Sadia Saifuddin, a student senator at Berkeley, was voted in by the board on Wednesday as a regent for 2014-15. She was up against two other students for the post.

Roz Rothstein, CEO of the pro-Israel group StandWithUs, in a statement criticized the selection.

“The choice of Sadia Saifuddin as student regent sends the wrong message and in fact, defeats the Regents own goal of being more inclusive,” she said.

The Berkeley student senate’s Israel divestment resolution co-sponsored by Saifuddin called  for divesting $14 million in university and Associated Students funds from Caterpillar, Hewlett-Packard and Cement Roadstone Holdings because they profit from Israel’s occupation of the West Bank and Jewish settlements. The nonbinding resolution passed in April by a vote of 11-9.

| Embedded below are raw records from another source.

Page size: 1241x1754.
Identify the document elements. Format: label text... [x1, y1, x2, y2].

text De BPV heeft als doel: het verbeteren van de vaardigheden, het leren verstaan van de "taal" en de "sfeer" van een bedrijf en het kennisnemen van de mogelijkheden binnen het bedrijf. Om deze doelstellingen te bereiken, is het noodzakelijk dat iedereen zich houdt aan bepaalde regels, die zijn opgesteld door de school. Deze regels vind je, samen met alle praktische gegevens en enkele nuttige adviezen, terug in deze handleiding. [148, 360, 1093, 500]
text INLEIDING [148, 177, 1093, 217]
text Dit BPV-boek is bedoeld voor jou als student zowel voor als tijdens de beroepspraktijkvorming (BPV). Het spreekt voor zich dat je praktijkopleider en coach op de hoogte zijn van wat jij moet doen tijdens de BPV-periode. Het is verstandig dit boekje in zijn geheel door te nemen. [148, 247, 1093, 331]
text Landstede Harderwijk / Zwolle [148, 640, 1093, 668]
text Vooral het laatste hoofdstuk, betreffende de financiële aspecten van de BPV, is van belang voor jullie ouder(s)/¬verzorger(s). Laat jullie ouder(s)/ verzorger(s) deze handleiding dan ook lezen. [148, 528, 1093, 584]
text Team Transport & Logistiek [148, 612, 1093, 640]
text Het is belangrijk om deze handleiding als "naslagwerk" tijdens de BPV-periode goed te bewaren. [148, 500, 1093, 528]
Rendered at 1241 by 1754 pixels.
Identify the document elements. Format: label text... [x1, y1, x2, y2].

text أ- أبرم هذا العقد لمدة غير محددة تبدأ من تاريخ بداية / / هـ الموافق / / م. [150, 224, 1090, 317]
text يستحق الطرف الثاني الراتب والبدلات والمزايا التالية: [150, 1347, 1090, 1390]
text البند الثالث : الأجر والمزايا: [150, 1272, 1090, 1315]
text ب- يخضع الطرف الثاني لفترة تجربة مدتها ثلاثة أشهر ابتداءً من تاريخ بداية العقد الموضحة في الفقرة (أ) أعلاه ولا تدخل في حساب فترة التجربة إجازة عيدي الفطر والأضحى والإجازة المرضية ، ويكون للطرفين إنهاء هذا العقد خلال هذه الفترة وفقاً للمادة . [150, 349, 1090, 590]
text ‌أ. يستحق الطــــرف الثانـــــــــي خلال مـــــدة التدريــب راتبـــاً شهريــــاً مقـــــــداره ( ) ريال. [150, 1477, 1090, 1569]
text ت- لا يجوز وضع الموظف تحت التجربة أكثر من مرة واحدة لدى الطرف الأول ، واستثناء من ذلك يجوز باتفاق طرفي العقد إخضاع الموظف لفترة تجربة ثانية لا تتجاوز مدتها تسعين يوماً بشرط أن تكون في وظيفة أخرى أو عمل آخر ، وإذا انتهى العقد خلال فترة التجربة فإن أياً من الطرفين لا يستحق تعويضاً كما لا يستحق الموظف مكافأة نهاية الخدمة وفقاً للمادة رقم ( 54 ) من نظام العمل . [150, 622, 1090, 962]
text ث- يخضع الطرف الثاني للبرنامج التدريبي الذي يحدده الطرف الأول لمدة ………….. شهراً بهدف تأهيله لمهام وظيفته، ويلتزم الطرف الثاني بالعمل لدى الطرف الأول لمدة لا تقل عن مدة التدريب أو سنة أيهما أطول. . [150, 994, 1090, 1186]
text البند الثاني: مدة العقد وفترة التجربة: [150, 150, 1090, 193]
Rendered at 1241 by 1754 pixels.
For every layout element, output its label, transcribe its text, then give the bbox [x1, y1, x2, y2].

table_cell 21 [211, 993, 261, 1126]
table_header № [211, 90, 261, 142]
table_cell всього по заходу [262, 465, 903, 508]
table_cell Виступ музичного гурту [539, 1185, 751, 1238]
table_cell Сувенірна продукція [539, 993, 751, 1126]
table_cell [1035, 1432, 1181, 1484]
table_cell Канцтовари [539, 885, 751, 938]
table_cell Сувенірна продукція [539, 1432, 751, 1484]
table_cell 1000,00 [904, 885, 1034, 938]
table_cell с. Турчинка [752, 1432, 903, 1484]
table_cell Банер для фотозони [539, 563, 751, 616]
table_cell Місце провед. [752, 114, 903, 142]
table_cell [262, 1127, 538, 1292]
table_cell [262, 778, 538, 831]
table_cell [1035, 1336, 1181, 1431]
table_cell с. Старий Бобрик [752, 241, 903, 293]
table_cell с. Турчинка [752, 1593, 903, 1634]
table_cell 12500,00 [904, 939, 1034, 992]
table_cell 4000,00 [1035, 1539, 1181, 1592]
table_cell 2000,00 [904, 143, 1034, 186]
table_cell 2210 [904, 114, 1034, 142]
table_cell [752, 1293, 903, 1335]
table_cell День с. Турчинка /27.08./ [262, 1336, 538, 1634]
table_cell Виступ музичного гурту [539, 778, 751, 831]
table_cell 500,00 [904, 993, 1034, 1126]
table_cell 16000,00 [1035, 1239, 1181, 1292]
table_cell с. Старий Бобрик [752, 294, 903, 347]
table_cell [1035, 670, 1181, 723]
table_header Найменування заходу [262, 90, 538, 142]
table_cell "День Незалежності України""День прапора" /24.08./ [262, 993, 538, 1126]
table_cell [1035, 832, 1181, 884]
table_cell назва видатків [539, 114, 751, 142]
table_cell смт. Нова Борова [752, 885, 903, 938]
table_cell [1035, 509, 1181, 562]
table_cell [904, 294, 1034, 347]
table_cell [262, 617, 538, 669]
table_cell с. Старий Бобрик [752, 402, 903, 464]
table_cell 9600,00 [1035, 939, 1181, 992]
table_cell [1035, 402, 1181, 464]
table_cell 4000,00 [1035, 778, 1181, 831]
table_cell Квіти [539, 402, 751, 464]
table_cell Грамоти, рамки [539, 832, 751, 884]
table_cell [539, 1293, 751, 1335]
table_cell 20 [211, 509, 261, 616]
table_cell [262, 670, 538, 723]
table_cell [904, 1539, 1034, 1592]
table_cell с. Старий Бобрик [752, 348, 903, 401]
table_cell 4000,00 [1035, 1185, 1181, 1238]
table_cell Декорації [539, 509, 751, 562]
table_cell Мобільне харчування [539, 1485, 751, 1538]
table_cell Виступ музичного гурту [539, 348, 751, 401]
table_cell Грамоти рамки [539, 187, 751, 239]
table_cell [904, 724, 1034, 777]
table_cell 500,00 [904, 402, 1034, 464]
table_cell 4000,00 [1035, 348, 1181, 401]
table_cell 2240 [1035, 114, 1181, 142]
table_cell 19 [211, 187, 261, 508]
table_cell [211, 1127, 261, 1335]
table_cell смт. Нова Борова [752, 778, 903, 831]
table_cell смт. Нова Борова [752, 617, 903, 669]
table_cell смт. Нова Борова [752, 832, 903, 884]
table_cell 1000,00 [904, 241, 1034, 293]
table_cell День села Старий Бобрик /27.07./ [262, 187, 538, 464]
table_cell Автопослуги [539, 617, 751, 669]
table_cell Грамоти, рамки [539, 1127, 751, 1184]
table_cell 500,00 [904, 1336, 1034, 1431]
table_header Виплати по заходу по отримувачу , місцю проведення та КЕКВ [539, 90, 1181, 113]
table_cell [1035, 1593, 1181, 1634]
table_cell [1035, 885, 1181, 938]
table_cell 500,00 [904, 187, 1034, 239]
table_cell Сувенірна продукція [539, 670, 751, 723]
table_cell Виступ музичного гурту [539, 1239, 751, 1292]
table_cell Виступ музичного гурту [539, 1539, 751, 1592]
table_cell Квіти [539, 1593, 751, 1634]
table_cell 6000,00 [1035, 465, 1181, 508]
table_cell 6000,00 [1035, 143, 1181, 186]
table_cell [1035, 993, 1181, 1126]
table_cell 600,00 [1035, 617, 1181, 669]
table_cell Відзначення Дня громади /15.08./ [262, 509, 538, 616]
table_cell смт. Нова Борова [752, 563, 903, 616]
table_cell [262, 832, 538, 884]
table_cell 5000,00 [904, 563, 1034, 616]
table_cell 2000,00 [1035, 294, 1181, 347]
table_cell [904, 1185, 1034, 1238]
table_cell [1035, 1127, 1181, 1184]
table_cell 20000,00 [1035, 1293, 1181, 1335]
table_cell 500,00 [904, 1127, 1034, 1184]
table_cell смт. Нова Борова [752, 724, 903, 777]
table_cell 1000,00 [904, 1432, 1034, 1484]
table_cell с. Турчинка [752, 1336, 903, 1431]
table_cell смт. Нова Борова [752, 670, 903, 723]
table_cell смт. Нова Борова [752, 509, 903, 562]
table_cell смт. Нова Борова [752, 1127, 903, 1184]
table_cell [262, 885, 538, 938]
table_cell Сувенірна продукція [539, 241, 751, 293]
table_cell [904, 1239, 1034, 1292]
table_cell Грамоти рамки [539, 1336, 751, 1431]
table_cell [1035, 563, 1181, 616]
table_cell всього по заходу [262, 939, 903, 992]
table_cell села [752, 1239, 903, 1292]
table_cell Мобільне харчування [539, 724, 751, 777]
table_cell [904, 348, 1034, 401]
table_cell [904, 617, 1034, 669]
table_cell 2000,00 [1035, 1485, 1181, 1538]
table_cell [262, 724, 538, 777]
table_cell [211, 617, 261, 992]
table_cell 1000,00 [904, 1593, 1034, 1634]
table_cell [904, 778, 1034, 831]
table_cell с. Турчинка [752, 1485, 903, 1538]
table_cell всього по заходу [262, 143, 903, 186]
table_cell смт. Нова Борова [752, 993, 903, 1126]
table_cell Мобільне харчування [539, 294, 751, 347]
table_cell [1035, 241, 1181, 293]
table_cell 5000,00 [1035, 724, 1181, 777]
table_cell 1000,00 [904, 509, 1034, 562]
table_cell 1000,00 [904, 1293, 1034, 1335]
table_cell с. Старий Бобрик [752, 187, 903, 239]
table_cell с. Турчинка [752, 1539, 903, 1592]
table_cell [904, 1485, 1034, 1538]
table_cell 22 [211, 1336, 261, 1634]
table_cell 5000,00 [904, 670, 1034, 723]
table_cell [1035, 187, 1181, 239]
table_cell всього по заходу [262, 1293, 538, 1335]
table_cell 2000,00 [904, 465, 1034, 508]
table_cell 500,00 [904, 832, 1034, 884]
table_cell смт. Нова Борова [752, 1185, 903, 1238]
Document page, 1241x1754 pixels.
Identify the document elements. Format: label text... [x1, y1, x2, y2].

Saifuddin, Rothstein said, “instigated a bigoted campaign that purposely marginalized one group of students on campus. How can she be expected to represent all students when she has an extremist point of view against those who do not agree with her?”

The daughter of immigrants from Pakistan, Saifuddin told the campus newspaper following the resolution vote, “I don’t want one cent of my money to go toward fueling the occupation of my brothers and sisters,”

A former UC student regent, Jonathan Stein, praised Saifuddin.

“Sadia is what kept UC Berkeley from cracking apart through that experience,” he said.

The Simon Wiesenthal Center had launched a petition against Saifuddin’s nomination.

Saifuddin graduated from the Council on American Islamic Relations’ Youth Leadership Program in public speaking, media relations and governmental activism in 2008 and has maintained close ties to the organization, which has been accused of promoting radical Islam.

The Board of Regents sets educational policy for the 10 universities in the UC system and appoints their senior officers.